Fast märchenhafte Bilder
Vom Tabubruch der Mutter, die ihr Kind verlässt, erzählt die 1993 geborene Berlinerin in einem nüchternen Ton, ohne zu verurteilen. Kurze Sätze in einer klaren Sprache, die starke, mitunter fast märchenhafte Bilder zeichnet: Der gleiche Stil hat 2019 bereits Helene Bukowskis dystopisches und viel gelobtes Debüt “Milchzähne” geprägt. Schon dieses erste Buch kreiste um Frauen, die sich in einer feindlichen Umgebung behaupten - so wie die titelgebende “Kriegerin” im neuen Roman.

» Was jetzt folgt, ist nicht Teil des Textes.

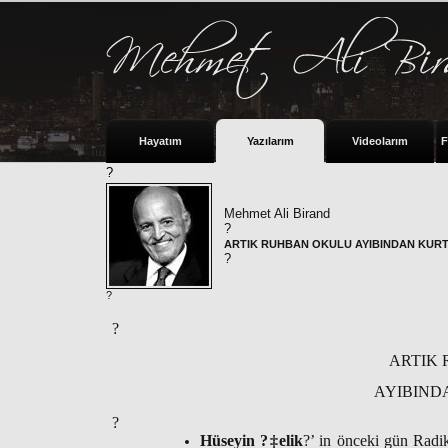
Hayatım
Yazılarım
Videolarım
F
?
Mehmet Ali Birand
?
ARTIK RUHBAN OKULU AYIBINDAN KURTU
?
?
?
ARTIK
AYIBIND
?
Hüseyin ?‡elik
?’ in önceki gün Radi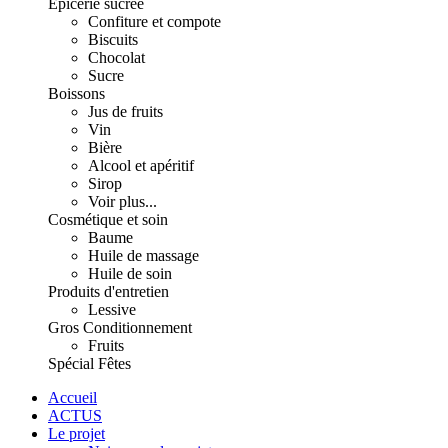
Épicerie sucrée
Confiture et compote
Biscuits
Chocolat
Sucre
Boissons
Jus de fruits
Vin
Bière
Alcool et apéritif
Sirop
Voir plus...
Cosmétique et soin
Baume
Huile de massage
Huile de soin
Produits d'entretien
Lessive
Gros Conditionnement
Fruits
Spécial Fêtes
Accueil
ACTUS
Le projet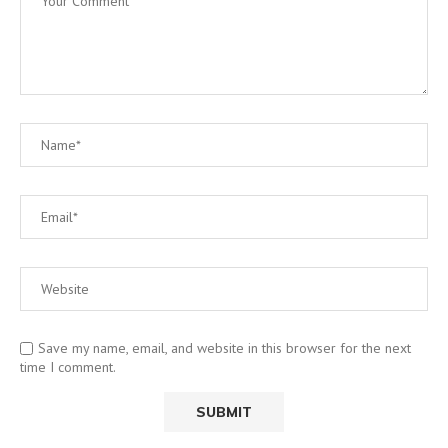
Save my name, email, and website in this browser for the next
time I comment.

Lisbeth begegnet ihr durch Zufall am Ostseestrand wieder, jahrelang haben sich die beiden nicht gesehen - seit ihrer gemeinsamen Grundausbildung bei der Bundeswehr. Warum sie sich zugleich nah und fern sind, was sie trennt und verbindet, ist ein Geheimnis, das Helene Bukowski erst gegen Ende ihres geschickt konstruierten Romans lüftet. Es führt tief hinein in Fragen von Gewalt, Geschlechterrollen, Trauma und Rache.

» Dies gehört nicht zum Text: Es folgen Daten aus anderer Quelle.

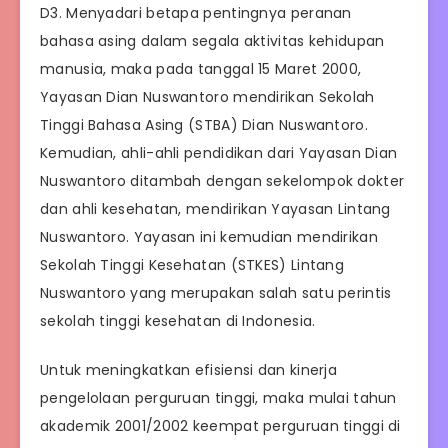
D3. Menyadari betapa pentingnya peranan
bahasa asing dalam segala aktivitas kehidupan
manusia, maka pada tanggal 15 Maret 2000,
Yayasan Dian Nuswantoro mendirikan Sekolah
Tinggi Bahasa Asing (STBA) Dian Nuswantoro.
Kemudian, ahli-ahli pendidikan dari Yayasan Dian
Nuswantoro ditambah dengan sekelompok dokter
dan ahli kesehatan, mendirikan Yayasan Lintang
Nuswantoro. Yayasan ini kemudian mendirikan
Sekolah Tinggi Kesehatan (STKES) Lintang
Nuswantoro yang merupakan salah satu perintis
sekolah tinggi kesehatan di Indonesia.
Untuk meningkatkan efisiensi dan kinerja
pengelolaan perguruan tinggi, maka mulai tahun
akademik 2001/2002 keempat perguruan tinggi di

Mit Lisbeths Flucht aus Berlin beginnt ein Spannungsbogen, den die Autorin bis zum Schluss aufrechterhält. In Flashbacks und aus Briefen erfahren wir nur peu à peu mehr über ihre Vergangenheit, und über die Afghanistan-Einsätze der Kriegerin. Einen Namen bekommt die Berufssoldatin erst in der zweiten Hälfte des Romans.
Lange wirkt die Kriegerin mit ihrem durchtrainierten Körper, den sie im winterlichen Ostseewasser weiter abhärtet, wie der Archetyp einer wehrhaften Frau: eine schweigsame Amazone, die zwanghaft Steine sammelt, wie Lisbeth in ihren Träumen. Anders als an deren wunder Haut scheint an der Kriegerin lange aller Schmerz abzuprallen.
Bedrohlich wie ein Thriller-Showdown
Doch im Laufe der Handlung wird klar, welchen Preis auch sie für ihren Schutzpanzer aus Uniform und Waffe, für ihren Einsatz im Kriegsgebiet zahlt: Denn nicht nur Opfer von Gewalt tragen Traumata davon, sondern auch Täterinnen.
Wie Lisbeths Weg schließlich zurück nach Berlin führt - auf der Suche nach der inzwischen untergetauchten Kriegerin - hat das anziehende Tempo und die Bedrohlichkeit eines Thriller-Showdowns. Überraschend kommt dann ein allzu versöhnliches Ende, das nicht so recht zu diesem nachdenklichen Roman mit seinen düsteren Traumbildern passen mag. Bis dahin aber haben sich Helene Bukowskis außergewöhnliche Figuren und ihre hochrelevanten Fragen nach Macht und Geschlecht längst eingebrannt.